Exercise instructions
Copy the listing below in full, exactly.

Material to process
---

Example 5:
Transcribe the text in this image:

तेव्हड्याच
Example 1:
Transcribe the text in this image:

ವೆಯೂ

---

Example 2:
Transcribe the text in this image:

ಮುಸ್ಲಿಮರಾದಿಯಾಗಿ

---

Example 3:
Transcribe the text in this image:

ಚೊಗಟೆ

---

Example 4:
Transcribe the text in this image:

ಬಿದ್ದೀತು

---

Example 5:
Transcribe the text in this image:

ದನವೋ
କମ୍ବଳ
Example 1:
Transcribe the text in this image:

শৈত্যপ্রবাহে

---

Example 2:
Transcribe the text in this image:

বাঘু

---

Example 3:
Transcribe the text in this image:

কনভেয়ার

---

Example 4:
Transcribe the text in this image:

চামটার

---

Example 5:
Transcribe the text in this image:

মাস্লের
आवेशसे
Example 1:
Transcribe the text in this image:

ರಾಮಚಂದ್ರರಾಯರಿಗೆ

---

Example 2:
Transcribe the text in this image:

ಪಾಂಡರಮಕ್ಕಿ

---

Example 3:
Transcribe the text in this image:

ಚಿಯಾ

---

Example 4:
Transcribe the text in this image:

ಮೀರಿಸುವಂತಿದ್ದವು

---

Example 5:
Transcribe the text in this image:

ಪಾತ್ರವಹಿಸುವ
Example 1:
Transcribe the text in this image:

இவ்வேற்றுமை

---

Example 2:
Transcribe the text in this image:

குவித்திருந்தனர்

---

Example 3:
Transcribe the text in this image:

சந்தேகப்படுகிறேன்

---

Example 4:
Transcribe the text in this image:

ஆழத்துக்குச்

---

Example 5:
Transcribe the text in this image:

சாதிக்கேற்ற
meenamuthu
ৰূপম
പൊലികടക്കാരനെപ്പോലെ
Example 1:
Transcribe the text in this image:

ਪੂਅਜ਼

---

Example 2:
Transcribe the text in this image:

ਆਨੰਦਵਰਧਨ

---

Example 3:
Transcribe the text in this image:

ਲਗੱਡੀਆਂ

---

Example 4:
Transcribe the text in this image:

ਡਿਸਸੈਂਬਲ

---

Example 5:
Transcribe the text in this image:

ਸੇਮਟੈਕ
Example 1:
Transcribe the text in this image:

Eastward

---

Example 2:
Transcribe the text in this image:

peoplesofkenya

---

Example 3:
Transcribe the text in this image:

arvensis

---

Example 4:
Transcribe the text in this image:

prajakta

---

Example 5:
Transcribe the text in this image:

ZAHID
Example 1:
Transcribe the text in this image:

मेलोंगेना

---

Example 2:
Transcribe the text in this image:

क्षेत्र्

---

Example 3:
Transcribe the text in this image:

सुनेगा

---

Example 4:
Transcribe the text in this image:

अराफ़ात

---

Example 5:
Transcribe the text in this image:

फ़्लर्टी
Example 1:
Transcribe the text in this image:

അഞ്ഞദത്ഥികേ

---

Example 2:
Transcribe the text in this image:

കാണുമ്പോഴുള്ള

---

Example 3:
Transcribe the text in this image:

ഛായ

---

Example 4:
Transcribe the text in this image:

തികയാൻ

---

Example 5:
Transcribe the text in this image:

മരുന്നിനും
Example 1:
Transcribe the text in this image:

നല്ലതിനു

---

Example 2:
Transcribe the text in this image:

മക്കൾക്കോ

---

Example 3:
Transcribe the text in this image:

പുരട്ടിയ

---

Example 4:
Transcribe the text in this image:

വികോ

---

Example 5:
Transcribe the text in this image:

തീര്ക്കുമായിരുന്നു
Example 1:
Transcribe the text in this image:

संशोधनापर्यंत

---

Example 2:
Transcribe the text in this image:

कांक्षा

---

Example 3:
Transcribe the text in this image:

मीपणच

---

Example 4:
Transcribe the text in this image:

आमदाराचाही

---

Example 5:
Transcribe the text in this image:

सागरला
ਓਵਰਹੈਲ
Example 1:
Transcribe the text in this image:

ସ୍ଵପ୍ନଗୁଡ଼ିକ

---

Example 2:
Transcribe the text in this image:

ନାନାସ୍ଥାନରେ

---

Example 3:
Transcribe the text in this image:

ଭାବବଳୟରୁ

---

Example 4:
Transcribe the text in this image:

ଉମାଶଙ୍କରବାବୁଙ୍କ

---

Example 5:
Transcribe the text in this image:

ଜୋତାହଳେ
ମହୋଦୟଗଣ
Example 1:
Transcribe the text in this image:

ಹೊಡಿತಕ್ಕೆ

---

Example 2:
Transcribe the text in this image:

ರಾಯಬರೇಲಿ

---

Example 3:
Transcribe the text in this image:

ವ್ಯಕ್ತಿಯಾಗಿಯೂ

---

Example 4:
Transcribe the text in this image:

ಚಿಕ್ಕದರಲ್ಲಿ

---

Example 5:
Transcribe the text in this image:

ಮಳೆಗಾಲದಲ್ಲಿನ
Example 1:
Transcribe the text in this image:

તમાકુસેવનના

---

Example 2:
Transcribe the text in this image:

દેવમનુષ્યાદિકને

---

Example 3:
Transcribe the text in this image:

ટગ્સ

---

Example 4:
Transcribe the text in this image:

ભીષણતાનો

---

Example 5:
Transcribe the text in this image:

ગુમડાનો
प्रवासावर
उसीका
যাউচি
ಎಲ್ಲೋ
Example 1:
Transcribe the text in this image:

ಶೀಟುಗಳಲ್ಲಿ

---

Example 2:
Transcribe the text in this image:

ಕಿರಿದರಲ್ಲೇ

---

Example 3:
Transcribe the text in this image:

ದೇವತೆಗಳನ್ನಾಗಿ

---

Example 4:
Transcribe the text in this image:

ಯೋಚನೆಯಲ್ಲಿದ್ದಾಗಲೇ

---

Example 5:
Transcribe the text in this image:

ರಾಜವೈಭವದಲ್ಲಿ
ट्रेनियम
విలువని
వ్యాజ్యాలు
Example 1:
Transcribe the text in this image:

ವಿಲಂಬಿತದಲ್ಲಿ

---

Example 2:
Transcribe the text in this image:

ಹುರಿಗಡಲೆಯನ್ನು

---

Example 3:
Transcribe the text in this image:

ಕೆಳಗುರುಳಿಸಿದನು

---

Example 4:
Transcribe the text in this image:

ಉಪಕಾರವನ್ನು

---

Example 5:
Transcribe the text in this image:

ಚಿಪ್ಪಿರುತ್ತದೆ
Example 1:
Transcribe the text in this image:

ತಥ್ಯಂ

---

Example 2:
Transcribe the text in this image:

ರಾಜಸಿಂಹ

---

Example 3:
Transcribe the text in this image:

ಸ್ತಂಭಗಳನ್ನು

Exercise solution
---

Example 5:
Transcribe the text in this image:

तेव्हड्याच
Example 1:
Transcribe the text in this image:

ವೆಯೂ

---

Example 2:
Transcribe the text in this image:

ಮುಸ್ಲಿಮರಾದಿಯಾಗಿ

---

Example 3:
Transcribe the text in this image:

ಚೊಗಟೆ

---

Example 4:
Transcribe the text in this image:

ಬಿದ್ದೀತು

---

Example 5:
Transcribe the text in this image:

ದನವೋ
କମ୍ବଳ
Example 1:
Transcribe the text in this image:

শৈত্যপ্রবাহে

---

Example 2:
Transcribe the text in this image:

বাঘু

---

Example 3:
Transcribe the text in this image:

কনভেয়ার

---

Example 4:
Transcribe the text in this image:

চামটার

---

Example 5:
Transcribe the text in this image:

মাস্লের
आवेशसे
Example 1:
Transcribe the text in this image:

ರಾಮಚಂದ್ರರಾಯರಿಗೆ

---

Example 2:
Transcribe the text in this image:

ಪಾಂಡರಮಕ್ಕಿ

---

Example 3:
Transcribe the text in this image:

ಚಿಯಾ

---

Example 4:
Transcribe the text in this image:

ಮೀರಿಸುವಂತಿದ್ದವು

---

Example 5:
Transcribe the text in this image:

ಪಾತ್ರವಹಿಸುವ
Example 1:
Transcribe the text in this image:

இவ்வேற்றுமை

---

Example 2:
Transcribe the text in this image:

குவித்திருந்தனர்

---

Example 3:
Transcribe the text in this image:

சந்தேகப்படுகிறேன்

---

Example 4:
Transcribe the text in this image:

ஆழத்துக்குச்

---

Example 5:
Transcribe the text in this image:

சாதிக்கேற்ற
meenamuthu
ৰূপম
പൊലികടക്കാരനെപ്പോലെ
Example 1:
Transcribe the text in this image:

ਪੂਅਜ਼

---

Example 2:
Transcribe the text in this image:

ਆਨੰਦਵਰਧਨ

---

Example 3:
Transcribe the text in this image:

ਲਗੱਡੀਆਂ

---

Example 4:
Transcribe the text in this image:

ਡਿਸਸੈਂਬਲ

---

Example 5:
Transcribe the text in this image:

ਸੇਮਟੈਕ
Example 1:
Transcribe the text in this image:

Eastward

---

Example 2:
Transcribe the text in this image:

peoplesofkenya

---

Example 3:
Transcribe the text in this image:

arvensis

---

Example 4:
Transcribe the text in this image:

prajakta

---

Example 5:
Transcribe the text in this image:

ZAHID
Example 1:
Transcribe the text in this image:

मेलोंगेना

---

Example 2:
Transcribe the text in this image:

क्षेत्र्

---

Example 3:
Transcribe the text in this image:

सुनेगा

---

Example 4:
Transcribe the text in this image:

अराफ़ात

---

Example 5:
Transcribe the text in this image:

फ़्लर्टी
Example 1:
Transcribe the text in this image:

അഞ്ഞദത്ഥികേ

---

Example 2:
Transcribe the text in this image:

കാണുമ്പോഴുള്ള

---

Example 3:
Transcribe the text in this image:

ഛായ

---

Example 4:
Transcribe the text in this image:

തികയാൻ

---

Example 5:
Transcribe the text in this image:

മരുന്നിനും
Example 1:
Transcribe the text in this image:

നല്ലതിനു

---

Example 2:
Transcribe the text in this image:

മക്കൾക്കോ

---

Example 3:
Transcribe the text in this image:

പുരട്ടിയ

---

Example 4:
Transcribe the text in this image:

വികോ

---

Example 5:
Transcribe the text in this image:

തീര്ക്കുമായിരുന്നു
Example 1:
Transcribe the text in this image:

संशोधनापर्यंत

---

Example 2:
Transcribe the text in this image:

कांक्षा

---

Example 3:
Transcribe the text in this image:

मीपणच

---

Example 4:
Transcribe the text in this image:

आमदाराचाही

---

Example 5:
Transcribe the text in this image:

सागरला
ਓਵਰਹੈਲ
Example 1:
Transcribe the text in this image:

ସ୍ଵପ୍ନଗୁଡ଼ିକ

---

Example 2:
Transcribe the text in this image:

ନାନାସ୍ଥାନରେ

---

Example 3:
Transcribe the text in this image:

ଭାବବଳୟରୁ

---

Example 4:
Transcribe the text in this image:

ଉମାଶଙ୍କରବାବୁଙ୍କ

---

Example 5:
Transcribe the text in this image:

ଜୋତାହଳେ
ମହୋଦୟଗଣ
Example 1:
Transcribe the text in this image:

ಹೊಡಿತಕ್ಕೆ

---

Example 2:
Transcribe the text in this image:

ರಾಯಬರೇಲಿ

---

Example 3:
Transcribe the text in this image:

ವ್ಯಕ್ತಿಯಾಗಿಯೂ

---

Example 4:
Transcribe the text in this image:

ಚಿಕ್ಕದರಲ್ಲಿ

---

Example 5:
Transcribe the text in this image:

ಮಳೆಗಾಲದಲ್ಲಿನ
Example 1:
Transcribe the text in this image:

તમાકુસેવનના

---

Example 2:
Transcribe the text in this image:

દેવમનુષ્યાદિકને

---

Example 3:
Transcribe the text in this image:

ટગ્સ

---

Example 4:
Transcribe the text in this image:

ભીષણતાનો

---

Example 5:
Transcribe the text in this image:

ગુમડાનો
प्रवासावर
उसीका
যাউচি
ಎಲ್ಲೋ
Example 1:
Transcribe the text in this image:

ಶೀಟುಗಳಲ್ಲಿ

---

Example 2:
Transcribe the text in this image:

ಕಿರಿದರಲ್ಲೇ

---

Example 3:
Transcribe the text in this image:

ದೇವತೆಗಳನ್ನಾಗಿ

---

Example 4:
Transcribe the text in this image:

ಯೋಚನೆಯಲ್ಲಿದ್ದಾಗಲೇ

---

Example 5:
Transcribe the text in this image:

ರಾಜವೈಭವದಲ್ಲಿ
ट्रेनियम
విలువని
వ్యాజ్యాలు
Example 1:
Transcribe the text in this image:

ವಿಲಂಬಿತದಲ್ಲಿ

---

Example 2:
Transcribe the text in this image:

ಹುರಿಗಡಲೆಯನ್ನು

---

Example 3:
Transcribe the text in this image:

ಕೆಳಗುರುಳಿಸಿದನು

---

Example 4:
Transcribe the text in this image:

ಉಪಕಾರವನ್ನು

---

Example 5:
Transcribe the text in this image:

ಚಿಪ್ಪಿರುತ್ತದೆ
Example 1:
Transcribe the text in this image:

ತಥ್ಯಂ

---

Example 2:
Transcribe the text in this image:

ರಾಜಸಿಂಹ

---

Example 3:
Transcribe the text in this image:

ಸ್ತಂಭಗಳನ್ನು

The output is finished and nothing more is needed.